Activity list:
1/ According to the essay on Susan Faludi's book, in what year did her pamphlet "Backlash - The Secret War against the American Woman" appear?
2/ The essay lists the groups and places where Faludi found the pitiful shrinking man. Name all of them.

[This mentions the words "critics" and "sects".]
The incredible shrinking American male
Berlin, Germany
November 13, 1999
Die WeltFor the turn of the millennium, a US feminist consoles the good old man of the masses - essay by Uwe Schmitt
When the much admired and abused feminist Susan Faludi authored an elegiac 600 page summons to the manhood of the American man for the turn of the millennium, either betrayal, delusion or a lot of money had to be at stake. In any case, this fall critics are expectantly poring over her book with the peculiarly suggestive title, "Stiffed - the Betrayal of the American Man". And the hubbub rose noisily around the forty year old woman reporter, who, according to the beliefs of her followers, had exposed a misogynous front of resistance in her prize-winning pamphlet "Backlash - The Secret War against the American Woman" in 1991.
Not that the discovery of a male life crisis was original - it has had a place in society for years under dozens of title lines, like the man with a suit, tie and pig snout. The only one surprised was the female author. She went out, she said in an advance interview, six years ago to discover the soul of the perpetrator. But all she found was victims: fatherless, valueless creatures without pride, stability or dreams, whose misery reminded Faludi of the hyperfeminist housewives of the 1950s in the isolation of their suburban houses. How these men of the 1990s are narcissistic hulls in a culture of ornaments, pampered and confused, each one in their ultramuscular pumped up body. Faludi found the pitiful shrinking man among male sports fans, in youth gangs and evangelical sects, among Vietnam veterans, porno actors and astronauts, and not least of all in Hollywood, where their crown witness, Sylvester Stallone, was deceived by a jealous father and exploitative producers into a career as a character actor. Since that time, he wants to be Rocky again.
And the sympathetic woman reporter diagnoses the same confusion everywhere. In the juvenile delinquents of the "Spur Posse" who parade rapes on television shows and, by doing so, can almost count on careers in show business. But also in Michael Bernhardt, who rebelled against the murders in My Lai by Charlie Company and testified against William Calley. They are all lamentable victims of a commercial society which offers an image but no substance.

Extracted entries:
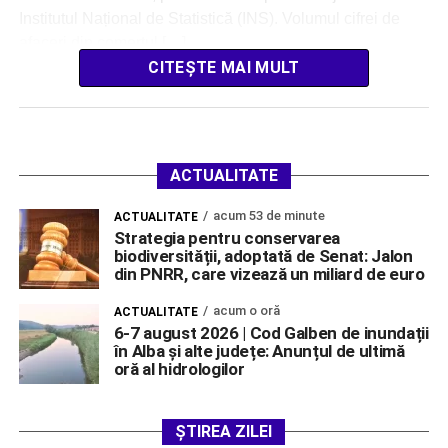
Institutul Național de Statistică (INS). Volumul cifrei de
afaceri din comerțul […]
CITEȘTE MAI MULT
ACTUALITATE
acum 53 de minute
ACTUALITATE
Strategia pentru conservarea
biodiversității, adoptată de Senat: Jalon
din PNRR, care vizează un miliard de euro
acum o oră
ACTUALITATE
6-7 august 2026 | Cod Galben de inundații
în Alba și alte județe: Anunțul de ultimă
oră al hidrologilor
ȘTIREA ZILEI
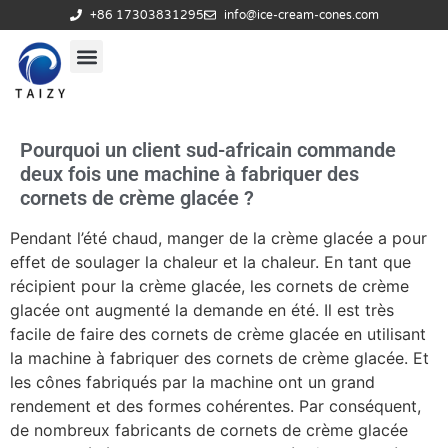
+86 17303831295
info@ice-cream-cones.com
Pourquoi un client sud-africain commande
deux fois une machine à fabriquer des
cornets de crème glacée ?
Pendant l’été chaud, manger de la crème glacée a pour
effet de soulager la chaleur et la chaleur. En tant que
récipient pour la crème glacée, les cornets de crème
glacée ont augmenté la demande en été. Il est très
facile de faire des cornets de crème glacée en utilisant
la machine à fabriquer des cornets de crème glacée. Et
les cônes fabriqués par la machine ont un grand
rendement et des formes cohérentes. Par conséquent,
de nombreux fabricants de cornets de crème glacée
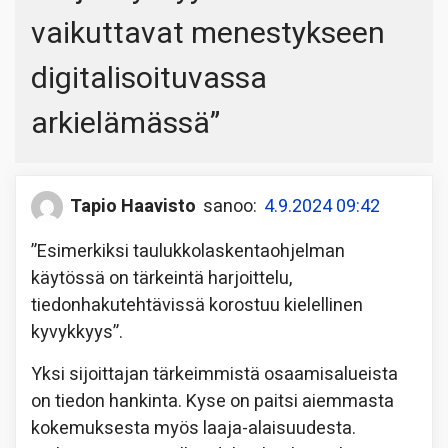
vaikuttavat menestykseen
digitalisoituvassa
arkielämässä
”
Tapio Haavisto
sanoo:
4.9.2024 09:42
”Esimerkiksi taulukkolaskentaohjelman
käytössä on tärkeintä harjoittelu,
tiedonhakutehtävissä korostuu kielellinen
kyvykkyys”.
Yksi sijoittajan tärkeimmistä osaamisalueista
on tiedon hankinta. Kyse on paitsi aiemmasta
kokemuksesta myös laaja-alaisuudesta.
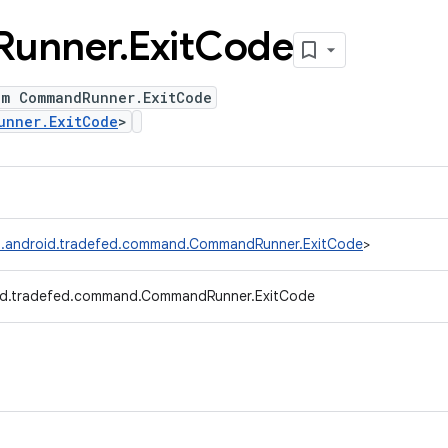
Runner
.
Exit
Code
um CommandRunner.ExitCode
unner.ExitCode
>
.android.tradefed.command.CommandRunner.ExitCode
>
id.tradefed.command.CommandRunner.ExitCode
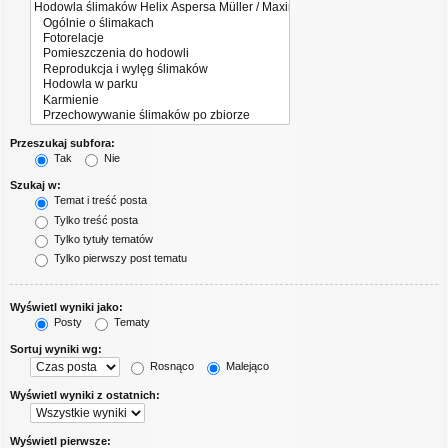
Przeszukaj subfora:
Tak
Nie
Szukaj w:
Temat i treść posta
Tylko treść posta
Tylko tytuły tematów
Tylko pierwszy post tematu
Wyświetl wyniki jako:
Posty
Tematy
Sortuj wyniki wg:
Rosnąco
Malejąco
Wyświetl wyniki z ostatnich:
Wyświetl pierwsze:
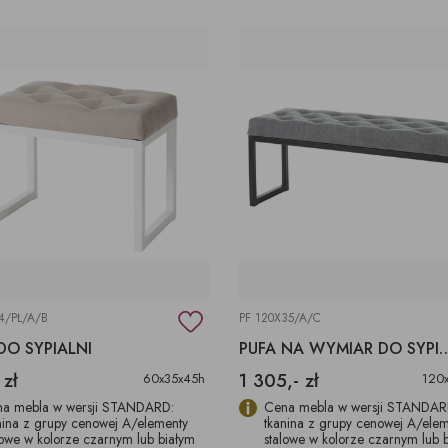
4/PŁ/A/B
PF 120X35/A/C
DO SYPIALNI
PUFA NA WYMIAR D
 zł
1 305,- zł
60x35x45h
120
a mebla w wersji STANDARD:
Cena mebla w wersji STANDAR
nina z grupy cenowej A/elementy
tkanina z grupy cenowej A/ele
lowe w kolorze czarnym lub białym
stalowe w kolorze czarnym lub 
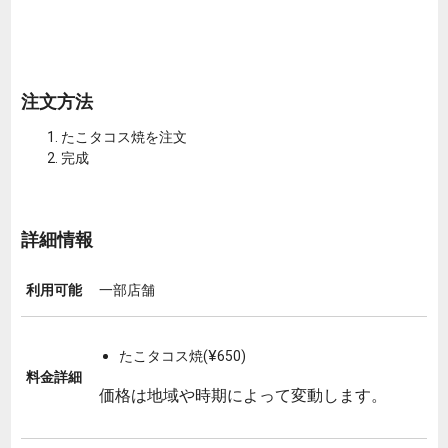
注文方法
たこタコス焼を注文
完成
詳細情報
利用可能
一部店舗
たこタコス焼(¥650)
料金詳細
価格は地域や時期によって変動します。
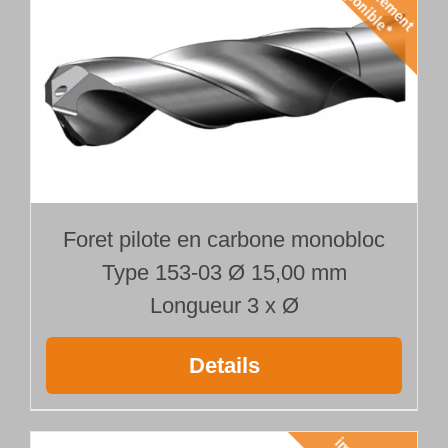
Foret pilote en carbone monobloc
Type 153-03 Ø 15,00 mm
Longueur 3 x Ø
Details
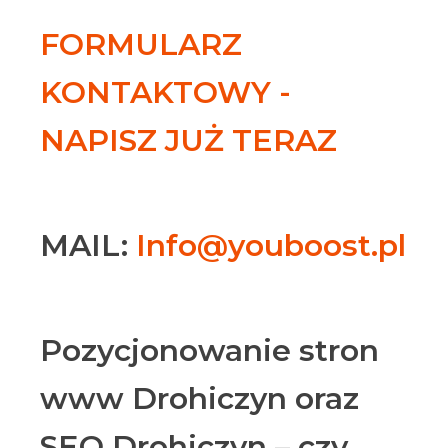
FORMULARZ
KONTAKTOWY -
NAPISZ JUŻ TERAZ
MAIL:
Info@youboost.pl
Pozycjonowanie stron
www Drohiczyn oraz
SEO Drohiczyn – czy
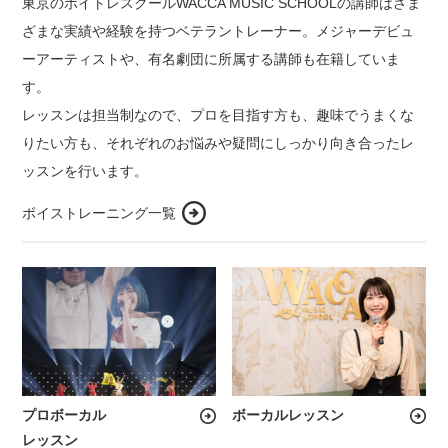
東京のボイトレスクールWACCA MUSIC SCHOOLの講師はさま
ざまな実績や経験を持つベテラントレーナー。メジャーデビュ
ーアーティストや、有名劇団に所属する講師も在籍していま
す。
レッスンは担当制なので、プロを目指す方も、趣味でうまくな
りたい方も、それぞれのお悩みや疑問にしっかり向き合ったレ
ッスンを行います。
ボイストレーニング一覧
プロボーカル
ボーカルレッスン
レッスン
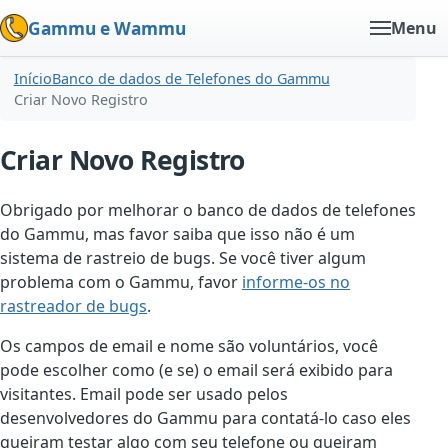
Gammu e Wammu
Menu
Início
Banco de dados de Telefones do Gammu
Criar Novo Registro
Criar Novo Registro
Obrigado por melhorar o banco de dados de telefones
do Gammu, mas favor saiba que isso não é um
sistema de rastreio de bugs. Se você tiver algum
problema com o Gammu, favor
informe-os no
rastreador de bugs
.
Os campos de email e nome são voluntários, você
pode escolher como (e se) o email será exibido para
visitantes. Email pode ser usado pelos
desenvolvedores do Gammu para contatá-lo caso eles
queiram testar algo com seu telefone ou queiram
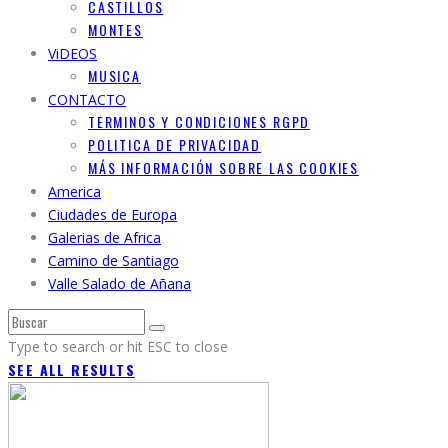
CASTILLOS
MONTES
ViDEOS
MUSICA
CONTACTO
TERMINOS Y CONDICIONES RGPD
POLITICA DE PRIVACIDAD
MÁS INFORMACIÓN SOBRE LAS COOKIES
America
Ciudades de Europa
Galerias de Africa
Camino de Santiago
Valle Salado de Añana
Type to search or hit ESC to close
SEE ALL RESULTS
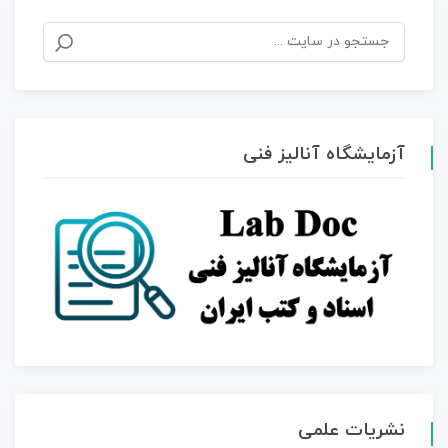
جستجو
برای:
آزمایشگاه آنالیز فنی
نشریات علمی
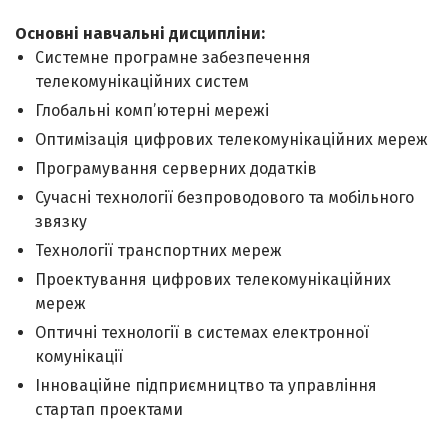
Основні навчальні дисципліни:
Системне програмне забезпечення
телекомунікаційних систем
Глобальні комп’ютерні мережі
Оптимізація цифрових телекомунікаційних мереж
Програмування серверних додатків
Сучасні технології безпроводового та мобільного
звязку
Технології транспортних мереж
Проектування цифрових телекомунікаційних
мереж
Оптичні технології в системах електронної
комунікації
Інноваційне підприємництво та управління
стартап проектами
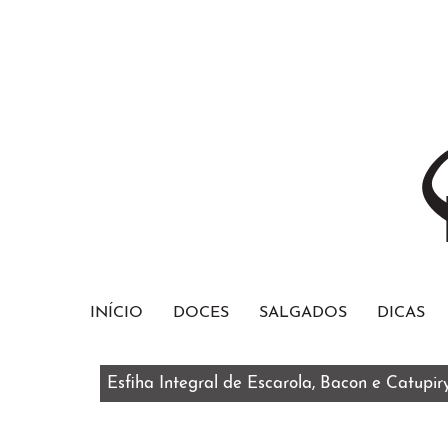
INÍCIO
DOCES
SALGADOS
DICAS
Esfiha Integral de Escarola, Bacon e Catupir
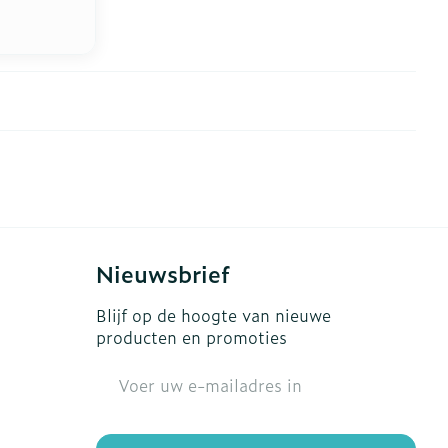
Nieuwsbrief
Blijf op de hoogte van nieuwe
producten en promoties
E-mail adres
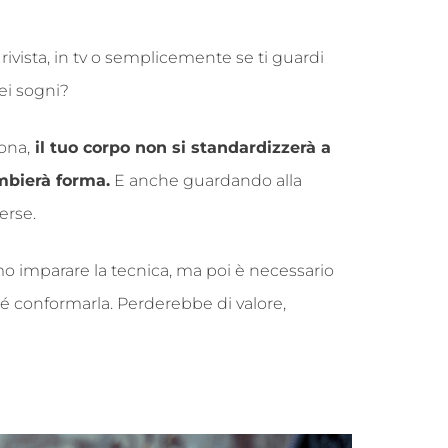
ivista, in tv o semplicemente se ti guardi
ei sogni?
ona,
il tuo corpo non si standardizzerà a
mbierà forma.
E anche guardando alla
erse.
mo imparare la tecnica, ma poi è necessario
ché conformarla. Perderebbe di valore,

Answers for this exercise:
1/ 1991

2/ Male sports fans, youth gangs, evangelical sects, Vietnam veterans, porno actors, astronauts, and Hollywood.